[PROMPT] Hunt through the lines below for the string "LIST" and copy each one that has it.
↓↓↓
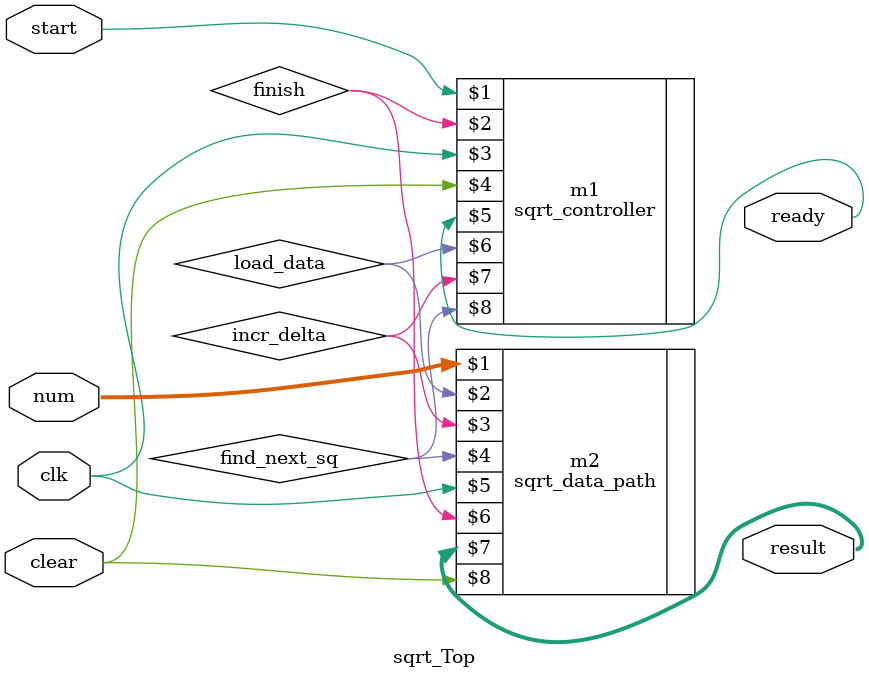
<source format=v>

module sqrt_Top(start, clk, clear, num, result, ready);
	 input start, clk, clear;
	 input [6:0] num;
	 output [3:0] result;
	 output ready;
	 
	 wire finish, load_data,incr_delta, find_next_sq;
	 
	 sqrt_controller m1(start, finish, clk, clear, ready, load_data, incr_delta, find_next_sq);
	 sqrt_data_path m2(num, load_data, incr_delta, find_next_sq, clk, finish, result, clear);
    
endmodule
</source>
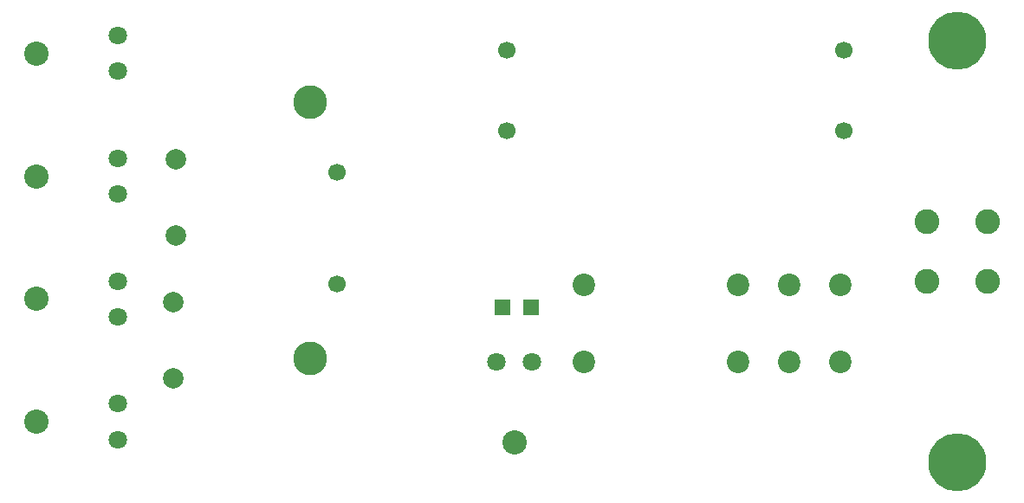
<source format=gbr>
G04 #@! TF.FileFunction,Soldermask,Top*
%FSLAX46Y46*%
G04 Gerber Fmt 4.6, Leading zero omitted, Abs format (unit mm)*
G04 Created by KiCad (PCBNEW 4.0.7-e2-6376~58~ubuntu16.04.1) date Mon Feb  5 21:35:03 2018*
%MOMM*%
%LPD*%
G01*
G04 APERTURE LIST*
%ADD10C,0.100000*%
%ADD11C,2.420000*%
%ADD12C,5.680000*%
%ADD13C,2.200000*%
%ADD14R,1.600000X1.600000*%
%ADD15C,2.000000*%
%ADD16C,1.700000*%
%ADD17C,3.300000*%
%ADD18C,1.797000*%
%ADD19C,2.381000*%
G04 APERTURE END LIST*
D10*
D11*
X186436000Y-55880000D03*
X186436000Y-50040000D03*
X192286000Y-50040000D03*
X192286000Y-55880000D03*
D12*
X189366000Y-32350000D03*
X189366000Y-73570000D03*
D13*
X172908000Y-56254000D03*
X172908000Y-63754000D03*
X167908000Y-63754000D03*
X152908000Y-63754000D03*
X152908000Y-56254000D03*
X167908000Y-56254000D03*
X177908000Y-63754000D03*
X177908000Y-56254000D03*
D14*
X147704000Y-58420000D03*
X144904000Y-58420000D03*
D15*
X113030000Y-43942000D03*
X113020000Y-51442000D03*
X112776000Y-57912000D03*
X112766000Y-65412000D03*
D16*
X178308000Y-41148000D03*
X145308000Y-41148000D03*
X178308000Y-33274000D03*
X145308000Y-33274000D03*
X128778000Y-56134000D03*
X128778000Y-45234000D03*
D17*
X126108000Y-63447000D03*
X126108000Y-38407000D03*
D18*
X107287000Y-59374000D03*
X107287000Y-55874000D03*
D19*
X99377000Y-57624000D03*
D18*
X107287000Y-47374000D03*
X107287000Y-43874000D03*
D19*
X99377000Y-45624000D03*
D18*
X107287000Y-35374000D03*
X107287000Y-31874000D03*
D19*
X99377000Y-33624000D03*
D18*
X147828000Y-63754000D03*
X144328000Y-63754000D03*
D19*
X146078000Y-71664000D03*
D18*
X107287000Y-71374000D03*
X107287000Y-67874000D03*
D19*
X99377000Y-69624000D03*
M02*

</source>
↑↑↑
[SOLVED PROBLEM]
G04 APERTURE LIST*
G04 APERTURE END LIST*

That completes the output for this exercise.